On vote le 9 juin sur le droit d'asile : L'« urgence » au prix des droits ?

La Conseillère fédérale Simonetta Sommaruga, pour défendre les «mesures urgentes en matière d'asile » soumise au vote populaire le 9 juin assure qu'«on ne peut pas parler de durcissement de la Loi sur l'asile. Le projet soumis en votation ne restreint pas la notion de réfugié». Non, il ne fait que restreindre la possibilité de se réfugier... Ces « mesures urgentes » ne consistent pas seulement à pouvoir ouvrir des centres d'hébergement fédéraux et à pouvoir utiliser pour cela, sans demander l'autorisation des cantons et des communes, des installations existantes : elles consistent aussi à ne plus reconnaître la désertion et l'objection de conscience comme motif suffisant d'obtention de l'asile politique et à rendre impossible le dépôt d'une demande d'asile dans les ambassades suisses... toutes mesures sur lesquelles Simonette passe comme chatte sur braises. Il est vrai que son parti (le nôtre) combat désormais les mesures qu'elle défend... « Le Conseil fédéral et le parlement veulent des procédures d'asile équitables et des décisions rapides », explique la ministre. Equitables, vraiment ?  Et rapides à quel prix ? au prix du droit d'asile ?

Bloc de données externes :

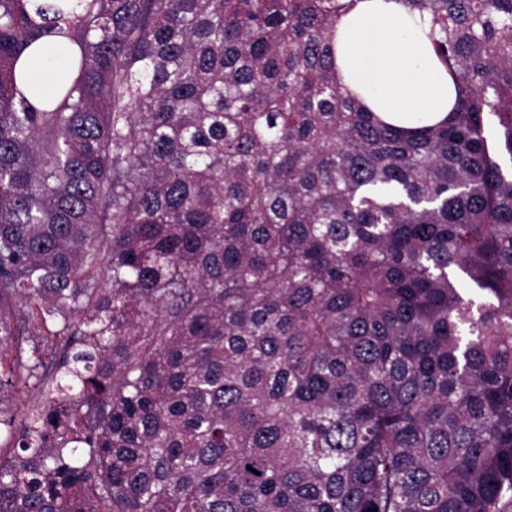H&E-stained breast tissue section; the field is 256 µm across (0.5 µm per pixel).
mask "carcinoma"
<instances>
[{
	"mask_svg": "<svg viewBox=\"0 0 512 512\" xmlns=\"http://www.w3.org/2000/svg\"><path fill=\"white\" fill-rule=\"evenodd\" d=\"M396 2L455 94L413 131L342 91L346 0H0V512L512 498V0ZM48 49H33L17 67V80L21 90L33 102H58L60 84L70 79L68 42L49 43Z\"/></svg>",
	"mask_w": 512,
	"mask_h": 512,
	"instance_id": "1",
	"label": "carcinoma"
}]
</instances>
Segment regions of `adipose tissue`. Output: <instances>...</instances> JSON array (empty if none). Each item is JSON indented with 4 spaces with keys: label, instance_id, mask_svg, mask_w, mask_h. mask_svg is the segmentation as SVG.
I'll use <instances>...</instances> for the list:
<instances>
[{
    "label": "adipose tissue",
    "instance_id": "ef3b65f1",
    "mask_svg": "<svg viewBox=\"0 0 512 512\" xmlns=\"http://www.w3.org/2000/svg\"><path fill=\"white\" fill-rule=\"evenodd\" d=\"M428 31V20L408 14L397 0H357L336 29L341 83L393 125L441 121L454 106V91ZM71 76L62 39L32 50L17 67L21 90L36 103L58 101L61 82Z\"/></svg>",
    "mask_w": 512,
    "mask_h": 512
}]
</instances>
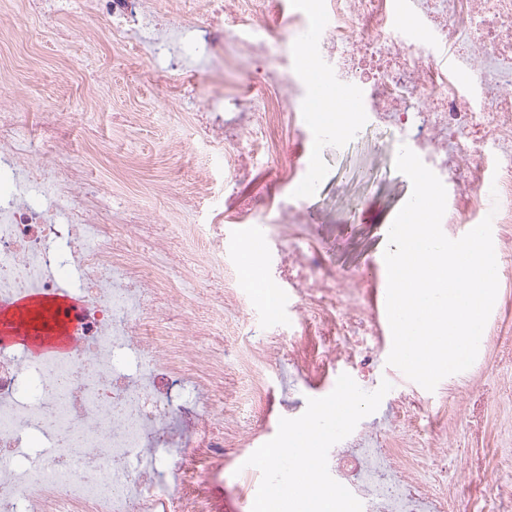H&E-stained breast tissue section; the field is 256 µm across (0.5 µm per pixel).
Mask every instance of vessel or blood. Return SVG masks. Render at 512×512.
<instances>
[{
    "instance_id": "obj_1",
    "label": "vessel or blood",
    "mask_w": 512,
    "mask_h": 512,
    "mask_svg": "<svg viewBox=\"0 0 512 512\" xmlns=\"http://www.w3.org/2000/svg\"><path fill=\"white\" fill-rule=\"evenodd\" d=\"M55 301L29 294L0 305V317L7 324L0 330V340L19 343L42 354L65 350L70 342L64 324L55 322Z\"/></svg>"
}]
</instances>
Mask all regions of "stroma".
Here are the masks:
<instances>
[{
	"instance_id": "35a3bbf8",
	"label": "stroma",
	"mask_w": 512,
	"mask_h": 512,
	"mask_svg": "<svg viewBox=\"0 0 512 512\" xmlns=\"http://www.w3.org/2000/svg\"><path fill=\"white\" fill-rule=\"evenodd\" d=\"M68 4L55 0L52 10L43 12L37 0H6L0 8V69L12 77L0 87V108L30 123L51 114L66 123L71 138L83 146L88 179L100 184L113 212L129 211L150 225L149 235L134 246L143 262L153 259L154 239H167L161 282L181 293L162 320L150 324L154 336L175 338L185 349H195L199 341L190 336L186 322L203 301L204 289H230L239 295L243 306L237 316L218 307L210 312L212 331L227 355L224 401L236 404L241 417L240 434L231 442L234 454L225 457L222 472L210 477V512H251V500L238 490L237 469L276 435L281 418L302 415L308 399L328 395L343 373L367 392L381 381L391 383L367 420L392 446L411 449L435 493H450L448 512H500L504 498L512 494V223L495 227L502 254L498 293L470 368L445 377L430 392L389 365L387 343L371 336L369 364L364 371L353 370L345 356L327 355L329 323L305 328L294 283L284 285L278 301L281 320L276 323L254 288L226 276V269L244 263L242 225L222 226L220 268L202 262L198 247L172 225L173 217L183 214L204 224L210 208L232 204L224 192V162L198 115L207 98L224 87L205 60L186 46L204 18V0H153L156 9L183 26L176 41L184 60L179 72L155 68L142 50L112 38L105 19L71 13ZM187 76L194 84L189 105L175 94ZM378 145L372 131L324 152L322 191L304 199L311 223L290 225L284 237L276 225L259 227L268 244L261 254L263 277L278 278L284 246L316 251L327 269L345 274L346 303L336 312L340 318L370 316L375 293L387 284V271L378 262L387 246L384 226L412 192L409 178L393 168L380 172L375 184L361 181L359 173L373 162ZM341 170L350 190L363 198L358 211H351L337 189ZM263 330L280 333L284 351L279 359L265 354L259 336ZM245 340L251 346L241 368L235 353ZM404 397L418 401L414 416L406 423L391 422L390 406Z\"/></svg>"
}]
</instances>
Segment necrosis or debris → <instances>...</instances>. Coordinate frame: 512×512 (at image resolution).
Listing matches in <instances>:
<instances>
[{
	"label": "necrosis or debris",
	"instance_id": "1",
	"mask_svg": "<svg viewBox=\"0 0 512 512\" xmlns=\"http://www.w3.org/2000/svg\"><path fill=\"white\" fill-rule=\"evenodd\" d=\"M198 45L223 73L210 98L209 132L224 151L225 187L249 167L251 146L272 126L288 131L304 166L277 170L233 209L214 213L200 251L222 263L216 225L301 224L302 194L321 183L318 155L371 127L392 130L396 156L413 150L451 185L444 223H480L489 199L512 223V0H208ZM117 39L138 36L167 69L180 62L166 40L171 21L151 0H90ZM312 71H292L294 45ZM259 78L236 82L241 52ZM356 99L354 112L321 113L316 85ZM18 113L0 111V302L29 292L67 299L58 316L70 344L30 357L0 345V512H206V472L220 469L237 435L224 408V346L185 352L145 335L176 295L159 288L134 251L113 244L148 233L105 223L71 140L52 159L24 145ZM319 256L283 252L310 314L342 304L318 289ZM331 476L362 512H448L402 450L363 425L328 452Z\"/></svg>",
	"mask_w": 512,
	"mask_h": 512
}]
</instances>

Glissement de terrain politique : Eboulis udécistes sur la droite

Les choses sont claires, et clairement affirmées par le Conseil fédéral et la majorité parlementaire : les « mesures urgentes dans le domaine de l'asile », combattues par référendum mais déjà en vigueur depuis début septembre, ne sont qu'un premier pas vers une refonte complète du droit et de la politique d'asile de la Suisse. Et ce genre de « refontes », depuis des listes, on sait ce qu'elles contiennent : à chaque fois, un durcissement du traitement des requérants après un rétrécissement des possibilités d'obtenir l'asile... Les partisans de ces « mesures urgentes », d'ailleurs, l'annoncent, et ce « premier pas » a une direction bien précise : autoriser la Confédération à créer des centres d'hébergement en réquisitionnant, sans avoir à demander l'avis des communes et des cantons, des bâtiments généralement militaires, et souvent isolés; supprimer la possibilité de demander l'asile dans les ambassades (11 % des requérants d'asile dans les ambassades pouvaient venir en Suisse y poursuivre la procédure de traitement de leur requête, et 40 % d'entre eux se voyaient finalement octroyer l'asile); ne plus reconnaître la désertion et l'objection de conscience comme motifs suffisant pour obtenir l'asile. Et tant pis (ou tant mieux ?) si ce sont des motifs suffisants pour être exécutés sommairement dans des pays comme l'Erythrée ou la Somalie.
Enfin, la révision « urgente » donne aux autorités le pouvoir d'écarter des foyers de requérants, pour les placer dans des centres spécifiques, ceux qui seront considérés comme «  récalcitrants ». C'est-à-dire ? On ne sait pas. Ou on ne veut pas savoir : la définition qu'en donne la loi est si floue (celui qui «menace la sécurité et l'ordre public ou qui, par son comportement, porte sensiblement atteinte au fonctionnement du centre ») qu'elle peut s'appliquer aussi bien à un fou furieux cassant tout qu'à quelqu'un qui refuse de consommer la nourriture proposée. D'autant que le simple soupçon que le requérant puisse commettre une infraction semble suffisant pour le qualifier de «récalcitrant». Et qu'il n'y a pas de possibilité de recours contre une décision de mise à l'écart avant que cette mise à l'écart ait pris fin, et qu'on ne précise pas par qui et comment la décision de sanction à l'égard d'un « récalcitrant » sera prise. Enfin, le seul exemple que l'on connaisse de centre spécifique pour requérants « problématiques » est calamiteux : c'est celui du centre de Landquart, dans les Grisons -à son bilan  : incendie volontaire, bagarres violentes, et un homicide. Pourquoi avoir intégré une telle disposition dans la révision, alors que les requérants peuvent déjà être sanctionnés (privation d'argent de poche, transfert dans un autre lieu, expulsion dans la rue) pour leur comportement ? Pour bien montrer aux requérants qu'ils ne sont pas les bienvenus et que tout sera fait pour qu'ils cessent d'être requérants, quitte à les transformer en clandestins ?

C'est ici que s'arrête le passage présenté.